##### ENTRIES SUPPLIED

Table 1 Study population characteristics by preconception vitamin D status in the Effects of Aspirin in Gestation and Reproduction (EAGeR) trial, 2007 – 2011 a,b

##########
##### ENTRIES SUPPLIED

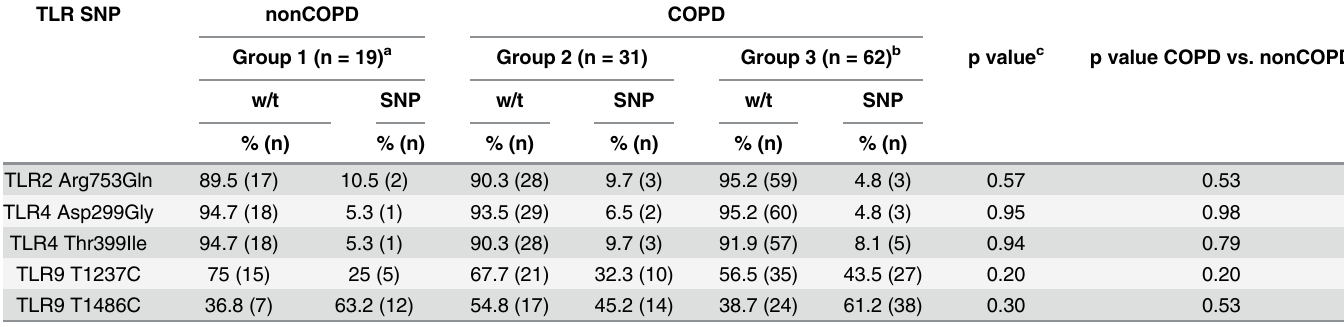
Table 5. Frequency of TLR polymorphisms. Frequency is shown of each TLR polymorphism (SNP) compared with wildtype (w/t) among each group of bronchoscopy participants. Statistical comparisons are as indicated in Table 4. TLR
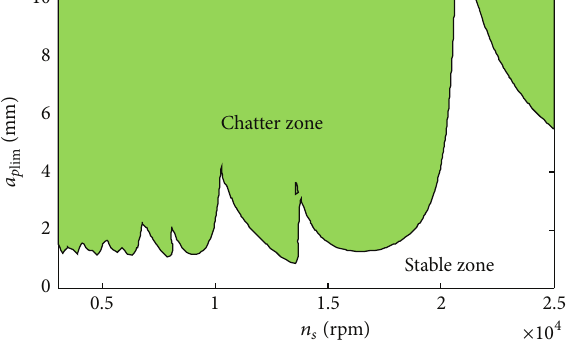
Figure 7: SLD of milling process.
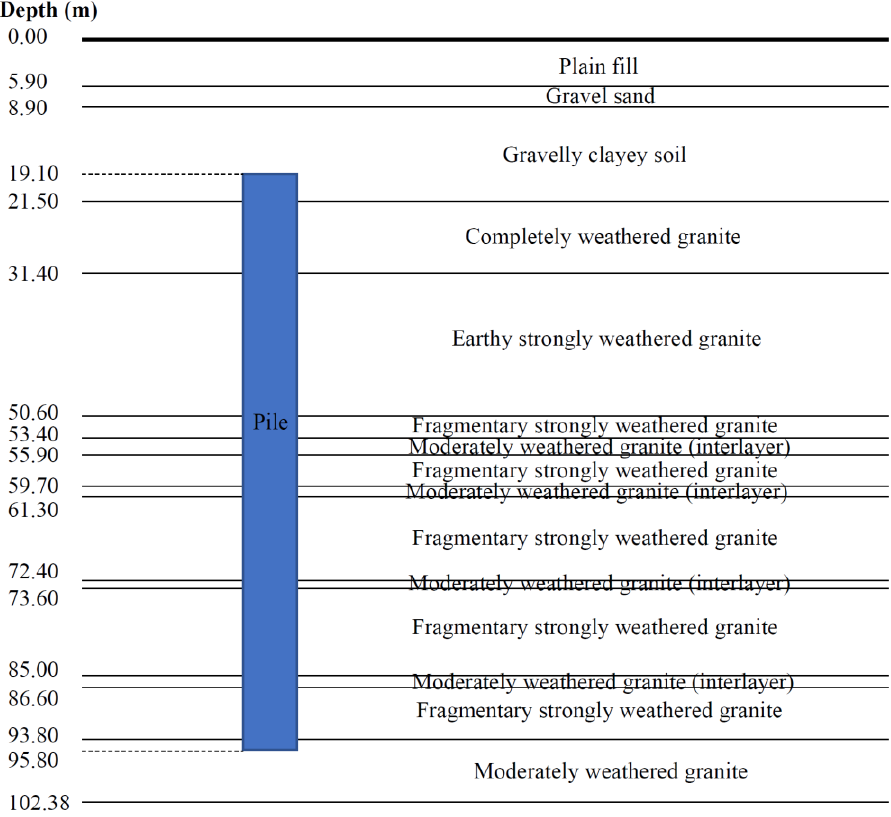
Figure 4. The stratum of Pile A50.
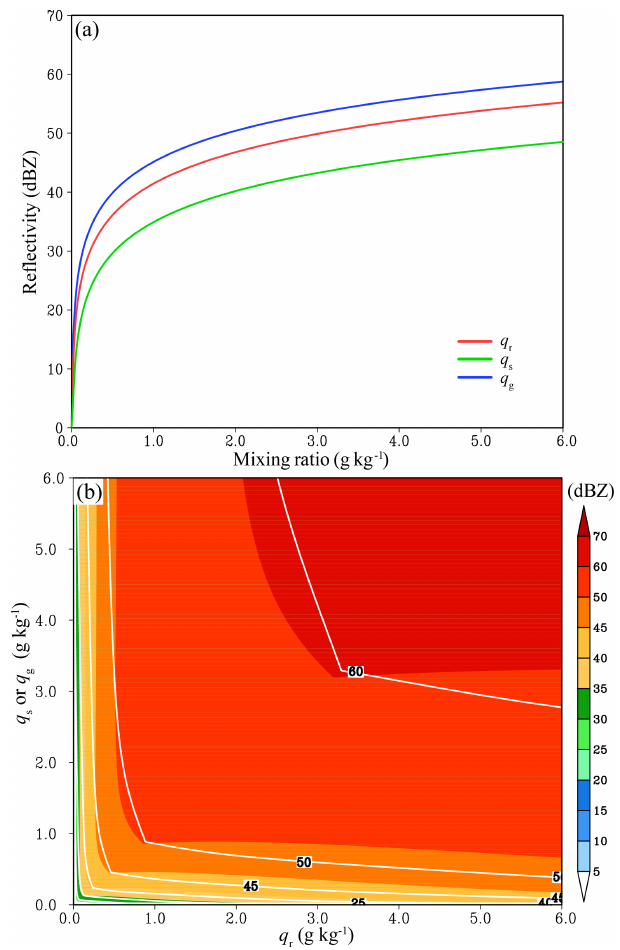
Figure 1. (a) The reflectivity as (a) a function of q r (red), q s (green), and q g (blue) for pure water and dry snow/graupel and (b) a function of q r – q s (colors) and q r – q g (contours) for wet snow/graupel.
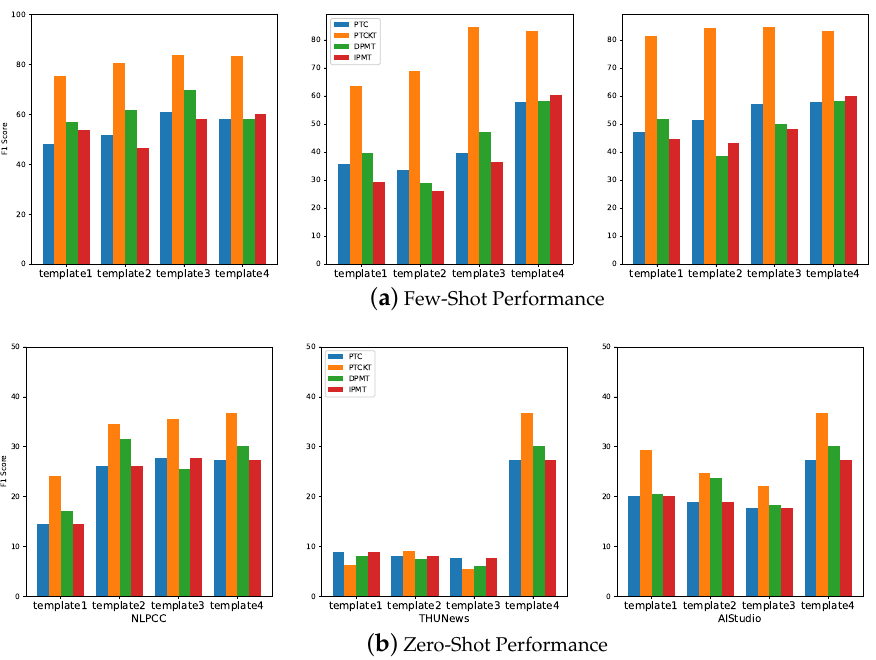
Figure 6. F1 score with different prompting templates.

##########

YOUR OBJECTIVE: From the data above, return only the lines starting at the line that holds "Figure 7: SLD of milling process." and ending at the line that holds "Figure 6. F1", word for word and without pictures.

ANSWER TO THE EXERCISE:
Figure 7: SLD of milling process.
Figure 4. The stratum of Pile A50.
Figure 1. (a) The reflectivity as (a) a function of q r (red), q s (green), and q g (blue) for pure water and dry snow/graupel and (b) a function of q r – q s (colors) and q r – q g (contours) for wet snow/graupel.
Figure 6. F1 score with different prompting templates.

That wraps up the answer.